The False Gospel of Popular Music

The False Gospel of Popular Music
By Chris Woodward

I was driving to work recently and, like a lot of Americans, skimming through radio stations for music to listen to on my commute. One song called “Stand By You” from Rachel Platten included the words “even if we can’t find heaven, I’ll walk through hell with you.” It is a catchy song, but if you’re a fan of it and you are having trouble finding heaven, let me take a few minutes of your time to tell you how to get there. The answer is by Jesus Christ, God’s only begotten Son, who came to earth, died on the cross for our sins and rose again so that we might have the opportunity for eternal life with God (John 3:16-17, Romans 3:23, 5:8, 6:23, 10:9,13).

I suppose someone reading this may say well, this doesn’t apply to me, because I listen to God-fearing country music. If that is you, then let’s talk about songs such as “Where I Come From” by Alan Jackson. Sure, I like cornbread and chicken, and sitting on the front porch swinging, but Mr. Jackson also sings about people in his neck of the woods that are “workin’ hard to get to heaven.”

Friends, you cannot earn your way to heaven. The same Bible that shows us how to get to heaven also tells us there is nothing we can do to win our salvation:

For by grace are ye saved through faith; and that not of yourselves: it is the gift of God: Not of works, lest any man should boast (Ephesians 2:8-9 KJV).

Yes, the second chapter of James tells us that faith without works is dead, but this is not a contradiction of Scripture. Our works reveal or express our faith to others. Joel Ryan, a contributing writer to Crosswalk.com, puts it another way:

“Works do not justify us or make us righteous before God, nor are they the means to salvation. Rather, our deeds are the fruit that grows from one who is obedient to God’s commands and transformed by His grace.”

I have no idea where Rachel Platten is with the Lord, but I know that Alan Jackson professes to be a Christian. He has performed and recorded gospel songs, and during his 9/11-inspired “Where Were You When The World Stopped Turning,” Mr. Jackson sings that he knows Jesus and that he talks to God. Jackson even works in a reference to faith, hope, and love as mentioned in 1 Corinthians 13:13. I’m glad that is the case, and I’m pleased to hear many other country music artists profess to be Christians. Still, one has to wonder whether artists of any genre write lyrics based on things they learned in a church or some other place or worship. If that is the case, they need to study the scriptures. All of us need to study the scriptures.

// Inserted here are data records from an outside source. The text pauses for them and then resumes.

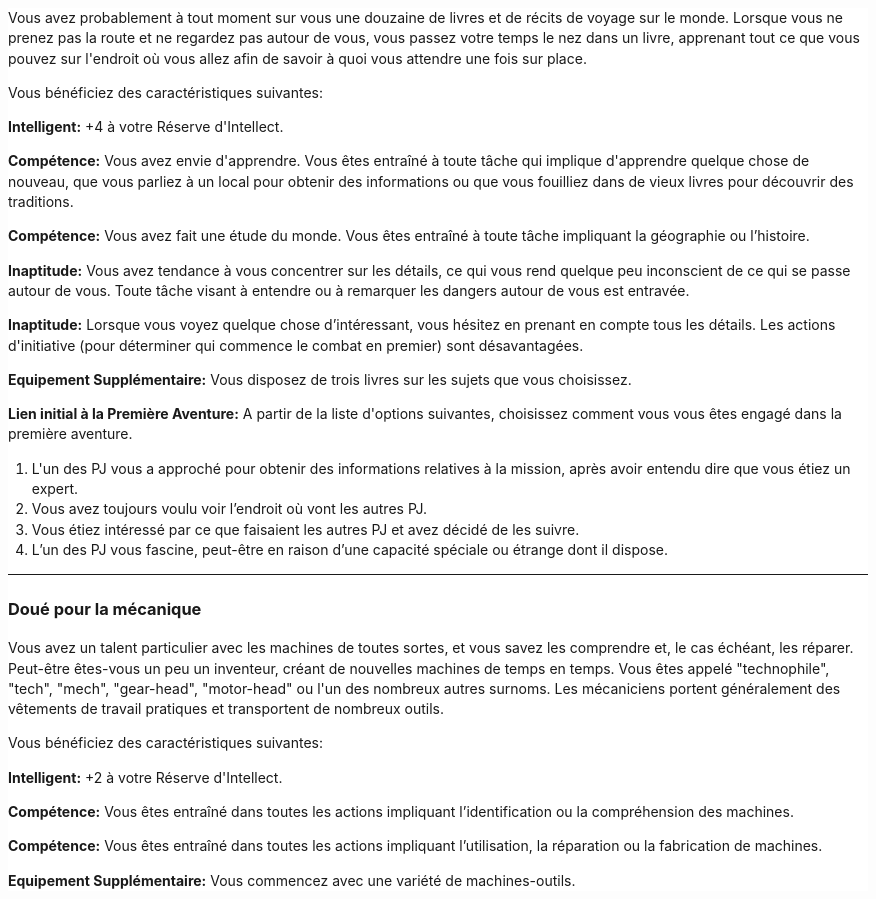 Vous avez probablement à tout moment sur vous une douzaine de livres et de récits de voyage sur le monde. Lorsque vous ne prenez pas la route et ne regardez pas autour de vous, vous passez votre temps le nez dans un livre, apprenant tout ce que vous pouvez sur l'endroit où vous allez afin de savoir à quoi vous attendre une fois sur place.

Vous bénéficiez des caractéristiques suivantes:

**Intelligent:** +4 à votre Réserve d'Intellect.

**Compétence:** Vous avez envie d'apprendre. Vous êtes entraîné à toute tâche qui implique d'apprendre quelque chose de nouveau, que vous parliez à un local pour obtenir des informations ou que vous fouilliez dans de vieux livres pour découvrir des traditions.

**Compétence:** Vous avez fait une étude du monde. Vous êtes entraîné à toute tâche impliquant la géographie ou l’histoire.

**Inaptitude:** Vous avez tendance à vous concentrer sur les détails, ce qui vous rend quelque peu inconscient de ce qui se passe autour de vous. Toute tâche visant à entendre ou à remarquer les dangers autour de vous est entravée.

**Inaptitude:** Lorsque vous voyez quelque chose d’intéressant, vous hésitez en prenant en compte tous les détails. Les actions d'initiative (pour déterminer qui commence le combat en premier) sont désavantagées.

**Equipement Supplémentaire:** Vous disposez de trois livres sur les sujets que vous choisissez.

**Lien initial à la Première Aventure:** A partir de la liste d'options suivantes, choisissez comment vous vous êtes engagé dans la première aventure.

1. L'un des PJ vous a approché pour obtenir des informations relatives à la mission, après avoir entendu dire que vous étiez un expert.
2. Vous avez toujours voulu voir l’endroit où vont les autres PJ.
3. Vous étiez intéressé par ce que faisaient les autres PJ et avez décidé de les suivre.
4. L’un des PJ vous fascine, peut-être en raison d’une capacité spéciale ou étrange dont il dispose.

-----

### Doué pour la mécanique

Vous avez un talent particulier avec les machines de toutes sortes, et vous savez les comprendre et, le cas échéant, les réparer. Peut-être êtes-vous un peu un inventeur, créant de nouvelles machines de temps en temps. Vous êtes appelé "technophile", "tech", "mech", "gear-head", "motor-head" ou l'un des nombreux autres surnoms. Les mécaniciens portent généralement des vêtements de travail pratiques et transportent de nombreux outils.

Vous bénéficiez des caractéristiques suivantes:

**Intelligent:** +2 à votre Réserve d'Intellect.

**Compétence:** Vous êtes entraîné dans toutes les actions impliquant l’identification ou la compréhension des machines.

**Compétence:** Vous êtes entraîné dans toutes les actions impliquant l’utilisation, la réparation ou la fabrication de machines.

**Equipement Supplémentaire:** Vous commencez avec une variété de machines-outils.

While a Holy Spirit-inspired Paul was writing to Timothy when the apostle urged him to “study” the Word, we know from 2 Timothy 3:16-17 that all Scripture is given by God for things such as doctrine and correction. In other words, what was good for Timothy or some other reader is also good for you.

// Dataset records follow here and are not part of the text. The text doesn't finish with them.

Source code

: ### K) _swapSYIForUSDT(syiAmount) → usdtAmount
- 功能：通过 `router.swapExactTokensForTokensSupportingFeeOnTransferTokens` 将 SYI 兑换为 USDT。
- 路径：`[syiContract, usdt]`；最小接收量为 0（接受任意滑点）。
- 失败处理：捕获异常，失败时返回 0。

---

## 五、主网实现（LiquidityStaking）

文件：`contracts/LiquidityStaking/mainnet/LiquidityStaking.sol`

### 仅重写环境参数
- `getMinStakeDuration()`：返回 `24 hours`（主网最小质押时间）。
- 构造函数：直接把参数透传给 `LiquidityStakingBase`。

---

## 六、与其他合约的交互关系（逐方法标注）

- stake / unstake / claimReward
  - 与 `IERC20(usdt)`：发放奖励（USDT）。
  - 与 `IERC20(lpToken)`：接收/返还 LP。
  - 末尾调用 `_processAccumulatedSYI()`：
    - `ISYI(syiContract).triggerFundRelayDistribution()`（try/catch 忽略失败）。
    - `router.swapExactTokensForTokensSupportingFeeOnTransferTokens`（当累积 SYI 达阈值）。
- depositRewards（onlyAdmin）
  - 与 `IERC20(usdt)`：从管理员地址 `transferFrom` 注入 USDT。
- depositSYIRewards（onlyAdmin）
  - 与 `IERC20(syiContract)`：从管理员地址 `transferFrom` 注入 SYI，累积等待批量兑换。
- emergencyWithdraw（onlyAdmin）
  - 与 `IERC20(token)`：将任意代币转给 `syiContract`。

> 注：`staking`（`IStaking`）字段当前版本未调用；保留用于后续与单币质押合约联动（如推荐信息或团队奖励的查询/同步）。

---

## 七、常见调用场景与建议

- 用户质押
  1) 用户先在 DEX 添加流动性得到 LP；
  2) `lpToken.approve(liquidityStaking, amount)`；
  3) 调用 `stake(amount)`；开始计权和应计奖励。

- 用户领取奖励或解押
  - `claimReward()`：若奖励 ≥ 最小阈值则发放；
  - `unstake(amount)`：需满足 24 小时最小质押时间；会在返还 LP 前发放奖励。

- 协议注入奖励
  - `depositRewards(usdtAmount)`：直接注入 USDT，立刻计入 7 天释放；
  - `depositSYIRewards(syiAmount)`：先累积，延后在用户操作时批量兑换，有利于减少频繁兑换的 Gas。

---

When we know what the Bible says, it makes it easier for us to understand a pastor’s sermon. It also makes it easier of us to spot a false gospel from a pastor and or Bible program. Even today, there are people standing behind pulpits and writing blogs that are spewing nonsense. Others are open to any and all lifestyles, and not in a ‘hate the sin, not the sinner’ kind of way. Meanwhile, Christian-music singers are renouncing their faith at the same time that others are writing lyrics as deep as a kiddie pool. This is why we need to know what God says in His Word and not just go with ‘thus sayeth the pastor.’

If you go shopping and you’ve never spent time in certain sections, then how would you know what is available, good, and right? It works the same with sermons, blogs, and songs. You can’t spot the baloney if you don’t spend any time looking at what is available to you for consumption.

Know what the Bible says. Understand what it is that you believe. Be ready with answers to any and all questions (1 Peter 3:15), and engage in conversation with people about all sorts of topics, even secular things. That’s what we do. You know, where I come from.